In her judgment on the recent challenge to the legality of the house-to-house registration exercise that was mounted by lawyer Christopher Ram, Chief Justice Roxane George made an order that would make it unconstitutional to remove persons from the voters’ list unless they are dead or otherwise disqualified in accordance with Article 159 (2), (3) and (4) of the Constitution.
However, Attorney General Basil Williams is partially appealing the judgment of the Chief Justice. Specifically, Williams has taken issue with Justice George ruling on the issue of persons being removed from the list because it was not an order that was sought by Ram. In fact, Williams is arguing that by doing this, the Chief Justice erred and misdirected herself in law.
In a Notice of Appeal, Williams list Ram; Chief Elections Officer (CEO), Keith Lowenfield and the Commissioner of National Registration as the Respondents. He contends that Justice George erred and was misconceived in law in finding that Article 159 (5) of the Constitution which addresses the ‘qualifying date’ is only applicable to persons 14 years or older for purposes of registration as at October 31, and not all Guyanese citizens.
It is his view that the Chief Justice failed to apply any cannons of interpretation in order to arrive at such a conclusion. According to the Attorney General, Justice George erred in law when she failed to appreciate that the issue of house-to-house registration and what register should be used for elections and the qualifying date were fully ventilated at the Caribbean Court of Justice (CCJ).
“The learned Trial Judge erred and was misconceived in law in finding that there is no law or laws in Guyana which set out additional requirements more particularly residence for purposes of Article 159 (2) ( c ) of the Constitution by failing to properly address her mind to Sections 6 of the National Registration Act, Chapter 19:08 Laws of Guyana.”

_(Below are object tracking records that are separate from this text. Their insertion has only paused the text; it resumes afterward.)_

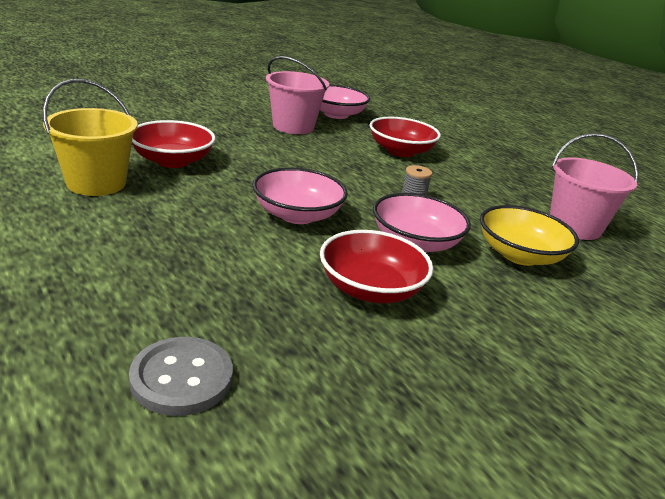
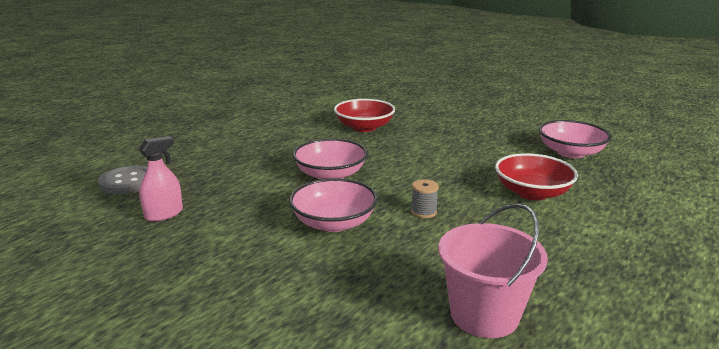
camera: 75 degrees right, 5 degrees down
(96, 183) = (306, 120): yellow bucket -> none
(293, 126) = (500, 144): pink bucket -> none
(334, 351) = (164, 214): none -> pink spray bottle
(370, 289) = (244, 215): red bowl -> none
(519, 255) = (364, 277): yellow bowl -> none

Contending that the Chief Justice once again erred in law, Williams argues that she failed to properly construe Section Six of the National Registration Act, Chapter 19:08 in order to find that residency is a requirement of the Act for the purposes of registration during the period of the ‘qualifying date.’
“The learned Trial Judge erred and was misconceived in law in finding that it would be unconstitutional to remove persons from the list who had previously been on the list but was not registered during house-to-house registration period because of non-residency in Guyana. The learned Trial Judge erred and was misconceived in law by breaching the separation of powers doctrine where parliament clearly provided in Section 6 of National Registration Act, Chapter 19:08 Laws of Guyana for residency during house-to- house registration as at the ‘qualifying date’.”
According to Williams, there was no evidence which established that there was a breach of the Constitution, the National Registration Act or any other law, and rather the evidence was consistent with the fact that GECOM acted in accordance with Article 159 (2) (c), 159 (5) and 162 of the Constitution.
Williams, therefore, argues that, “(Justice George) erred and was misconceived in law when she breached the separation of powers doctrine by purporting to issue instructions to GECOM, a Constitutional independent actor to not remove persons who are presently registered from the current National Register of Registrants (NRR) but who are not registered under new house-to-house registration from the current National Register of Registrants.”
“The learned Trial Judge erred and was misconceived in law when she failed to appreciate that pursuant to Article 159 (5) of the Constitution and Sections 6 and 9 of the National Registration Act Chapter 19: 08, GECOM had embarked on compiling a new National Register of Registrants (NRR) which effectively replaces the current.”
Among other things, he says that Justice George erred in law and misdirected herself on the evidence as a whole. Last week, Thursday, Justice George ruled that there was nothing unconstitutional about the current house-to-house registration exercise. In fact, she held that GECOM has acted within the remit of the powers invested to it under the laws, and that the court would only intervene if the elections body was found to be doing otherwise.
The Court of Appeal is yet to fix a date for hearing this matter.
Only Friday, Justice George dismissed an application by Lenox Shuman, Leader of the Justice and Liberty Party who was challenging the validity of the order for the commencement of house-to-house registration which was issued by then GECOM chairman Justice James Patterson. Shuman had contended that the order which was issued on June 11 was invalid on the basis that Patterson’s appointment was deemed unconstitutional by the CCJ.
However, Justice George ruled that this was not the case, and that the order was made at a time when Patterson was carrying out functions as chairman of the electoral body and that his acts were saved by the de factor doctrine. The de facto doctrine is used to characterize an officer, a government, a past action, or state of affairs that must be accepted for all practicable purposes, but is illegal or illegitimate.